W przypadku takich rozważań wyobraźnia działa na najwyższych obrotach. Widziałam siebie w wymarzonej pracy i wymarzonym mieszkaniu, w którym wieczorami pisałabym najpopularniejszego bloga w kraju. Albo rankami, albo popołudniami, bo przecież czas pracy miałabym nienormowany. Byłabym królową świata z momentem, w którym wyszłabym z samolotu i krzyknęła 'WROCIŁAM!’.
Kiedy poradziłam już sobie z wyobraźnią zastanowiłam się czego by mi najbardziej brakowało. Mówienia na co dzień w dwóch językach? Filmów, które do kin w Polsce wchodzą nieraz z niemałym opóźnieniem? Vogue’a w cenie dobrej kanapki? Siły nabywczej funta? Brytyjskich muzeów? Architektury? Na pewno wszystkiego po trochu. Ale tak naprawdę w powrocie najbardziej przeszkadzają mi pociągi i geje.
Pociągi
Pisałam już kiedyś o mojej miłości do pociągów. Paraliżuje mnie myśl o długości podróży z Gdańska do Krakowa (odległość w linii prostej ok. 500 km). Zwłaszcza, kiedy dorzucam do niej kolejną myśl o długości przejazdu między Glasgow i Londynem (w linii prostej ok. 550 km) – 4h 30 min. To wszystko oczywiście wygodnictwo, bo można się przyzwyczaić, setki tysięcy ludzi z tym żyją i narzekają tylko trochę. A potem idą zwiedzać Pendolino, które na wspomnianej trasie Glasgow – Londyn śmiga w tę i we wtę. Wszystko to byłoby łatwiej znieść przy tanich lotach krajowych, zwłaszcza takich, które nie są odwołane, bo pieniążki ktoś zachachmęcił i się cieszy.

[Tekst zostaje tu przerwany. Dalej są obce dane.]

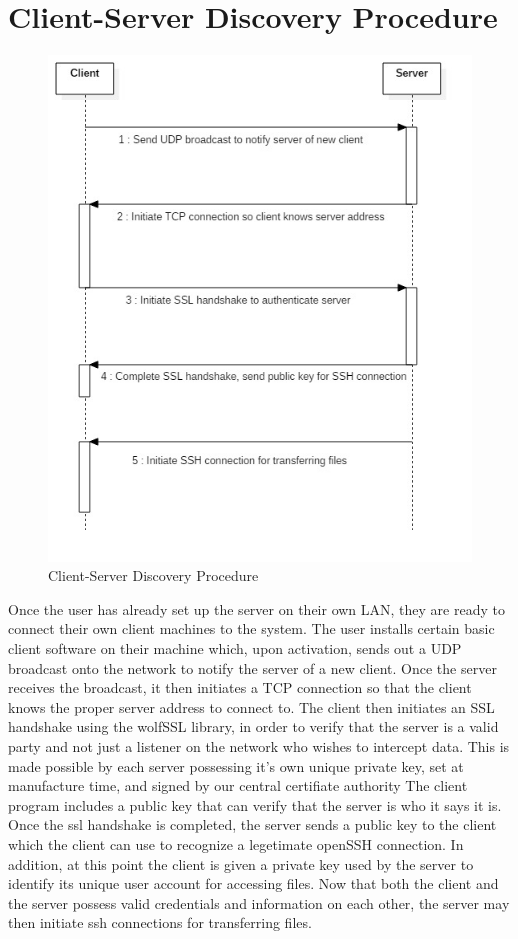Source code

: \section{Client-Server Discovery Procedure}
\begin{figure}
\centering
\includegraphics[scale=0.5]{images/SequenceDiagram1.jpg}
\caption{Client-Server Discovery Procedure}
\label{fig:connect}
\end{figure}

Once the user has already set up the server on their own LAN, they are ready to connect their own client machines to the system.  The user installs certain basic client software on their machine which, upon activation, sends out a UDP broadcast onto the network to notify the server of a new client.  Once the server receives the broadcast, it then initiates a TCP connection so that the client knows the proper server address to connect to.  The client then initiates an SSL handshake using the wolfSSL library, in order to verify that the server is a valid party and not just a listener on the network who wishes to intercept data.  This is made possible by each server possessing it's own unique private key, set at manufacture time, and signed by our central certifiate authority  The client program includes a public key that can verify that the server is who it says it is.  Once the ssl handshake is completed, the server sends a public key to the client which the client can use to recognize a legetimate openSSH connection.  In addition, at this point the client is given a private key used by the server to identify its unique user account for accessing files.  Now that both the client and the server possess valid credentials and information on each other, the server may then initiate ssh connections for transferring files.

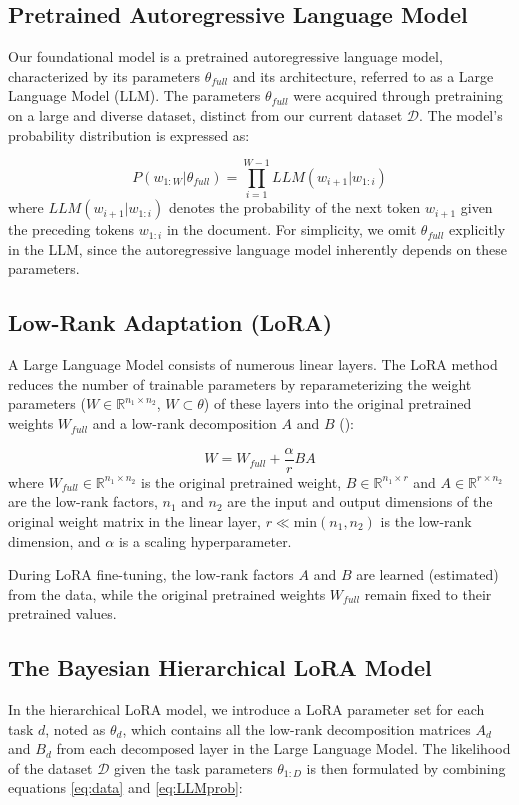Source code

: \documentclass[fullpaper,final]{nldl}
\newcommand{\R}{\mathbb{R}}
\begin{document}
\subsection{Pretrained Autoregressive Language Model}
Our foundational model is a pretrained autoregressive language model, characterized by its parameters $\theta_{full}$ and its architecture, referred to as a Large Language Model (LLM). The parameters $\theta_{full}$ were acquired through pretraining on a large and diverse dataset, distinct from our current dataset $\mathcal{D}$.
The model's probability distribution is expressed as:

\begin{equation} \label{eq:LLMprob}
P(w_{1:W} | \theta_{full}) = \prod_{i=1}^{W-1} LLM(w_{i+1} | w_{1:i})
\end{equation}
where $LLM(w_{i+1} | w_{1:i})$ denotes the probability of the next token $w_{i+1}$ given the preceding tokens $w_{1:i}$ in the document.
For simplicity, we omit $\theta_{full}$ explicitly in the LLM, since the autoregressive language model inherently depends on these parameters.

\subsection{Low-Rank Adaptation (LoRA)}
A Large Language Model consists of numerous linear layers. The LoRA method reduces the number of trainable parameters by reparameterizing the weight parameters ($W \in \R^{n_1 \times n_2}$, $W \subset \theta$) of these layers into the original pretrained weights $W_{full}$ and a low-rank decomposition $A$ and $B$ (\cite{hayouLoRAEfficientLow2024}):

\begin{equation} \label{eq:LoRA}
    W = W_{full} + \frac{\alpha}{r} BA
\end{equation}
%
where
$W_{full} \in \R^{n_1 \times n_2}$ is the original pretrained weight,
$B \in \R^{n_1 \times r}$ and $A \in \R^{r \times n_2}$ are the low-rank factors,
$n_1$ and $n_2$ are the input and output dimensions of the original weight matrix in the linear layer,
$r \ll \text{min}(n_1, n_2)$ is the low-rank dimension,
and $\alpha$ is a scaling hyperparameter.

During LoRA fine-tuning, the low-rank factors $A$ and $B$ are learned (estimated) from the data, while the original pretrained weights $W_{full}$ remain fixed to their pretrained values.

\subsection{The Bayesian Hierarchical LoRA Model} \label{sec:BoRA}
In the hierarchical LoRA model, we introduce a LoRA parameter set for each task $d$, noted as $\theta_d$, which contains all the low-rank decomposition matrices $A_d$ and $B_d$ from each decomposed layer in the Large Language Model. The likelihood of the dataset $\mathcal{D}$ given the task parameters $\theta_{1:D}$ is then formulated by combining equations \ref{eq:data} and \ref{eq:LLMprob}:
\end{document}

Gdybym była PKP albo Ministrem Transportu popełniłabym seppuku. Chociaż może i nie, bo to zakłada jakiś honor.
Geje
Umowa, którą podpisałam w nowej pracy ma ponad pięćdziesiąt stron i omawia między innymi jak mam używać krzesła i ekranu komputera oraz minimalną ilość wyjść na siku. Wszystko opisane jest tak szczegółowo i przewidziane tak roztropnie, że zadziwił mnie brak planu ewakuacji na wypadek apokalipsy zombie. Jest za to klauzula dotycząca urlopu w przypadku gdy moja lesbijska partnerka urodzi dziecko.
Nigdy nie byłam aktywistką. Nie mam znowy tak strasznie bardzo liberalnych poglądów. Moje podejście do życia można opisać tytułem filmu o Bondzie – 'Żyj i pozwól umrzeć’ (swoją drogą niezły film, fajne baseny z rekinami). Nie potrafię jednak zrozumieć, dlaczego osoby obrażające gejów, lesbijki i osoby transseksualne lub publicznie się z nich naśmiewające są wciąż akceptowane w życiu politycznym lub mają posadki na uczelniach. Bo można się nie zgadzać. Można twierdzić, że nie powinno się mówić o homoseksualizme na lekcjach w szkołach (osobiście się nie zgadzam, ale każdy może mieć opinię). Można uważać, że to niewłaściwe, grzeszne, nieładne. Ale jak można robić z tego polityczno-religijną szopkę, tego nie rozumiem. I strasznie boję się, że moje dzieci (być może któreś z nich homoseksualne?!) byłyby wystawione na takie wpływy.
A tak poza tym to owszem, tęsknię za Gdańskiem.
Tyle o mnie. Dlaczego Wy nie chcielibyście zostawić Polski? Albo dlaczego nie wracacie?
PS Jutro odpocznę, przestanę stresować się gender i innymi gejami i zrobię zdjęcia ciuszków jak człowiek.